◆ **Task description**
Begin at the top of the records and copy each line exactly. The line containing "de lucru influențează" is the last one to include.

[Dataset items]
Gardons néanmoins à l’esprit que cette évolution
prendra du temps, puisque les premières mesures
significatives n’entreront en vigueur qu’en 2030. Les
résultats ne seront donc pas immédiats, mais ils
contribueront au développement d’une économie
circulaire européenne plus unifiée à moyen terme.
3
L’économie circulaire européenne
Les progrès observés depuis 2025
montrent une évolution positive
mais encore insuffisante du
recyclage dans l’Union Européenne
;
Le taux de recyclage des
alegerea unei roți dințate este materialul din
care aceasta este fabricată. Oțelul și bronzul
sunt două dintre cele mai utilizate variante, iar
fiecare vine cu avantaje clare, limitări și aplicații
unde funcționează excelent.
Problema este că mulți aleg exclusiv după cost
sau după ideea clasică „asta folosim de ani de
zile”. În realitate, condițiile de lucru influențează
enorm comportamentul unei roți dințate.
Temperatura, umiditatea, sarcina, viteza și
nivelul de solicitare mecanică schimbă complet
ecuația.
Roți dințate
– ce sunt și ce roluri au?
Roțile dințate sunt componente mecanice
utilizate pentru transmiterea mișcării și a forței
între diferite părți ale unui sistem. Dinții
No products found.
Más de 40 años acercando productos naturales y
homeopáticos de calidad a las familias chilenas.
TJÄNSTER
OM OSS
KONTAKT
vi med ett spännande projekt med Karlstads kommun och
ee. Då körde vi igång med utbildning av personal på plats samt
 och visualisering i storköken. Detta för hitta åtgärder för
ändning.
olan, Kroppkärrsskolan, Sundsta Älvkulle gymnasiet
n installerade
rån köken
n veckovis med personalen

◆ **Solution to this problem**
Gardons néanmoins à l’esprit que cette évolution
prendra du temps, puisque les premières mesures
significatives n’entreront en vigueur qu’en 2030. Les
résultats ne seront donc pas immédiats, mais ils
contribueront au développement d’une économie
circulaire européenne plus unifiée à moyen terme.
3
L’économie circulaire européenne
Les progrès observés depuis 2025
montrent une évolution positive
mais encore insuffisante du
recyclage dans l’Union Européenne
;
Le taux de recyclage des
alegerea unei roți dințate este materialul din
care aceasta este fabricată. Oțelul și bronzul
sunt două dintre cele mai utilizate variante, iar
fiecare vine cu avantaje clare, limitări și aplicații
unde funcționează excelent.
Problema este că mulți aleg exclusiv după cost
sau după ideea clasică „asta folosim de ani de
zile”. În realitate, condițiile de lucru influențează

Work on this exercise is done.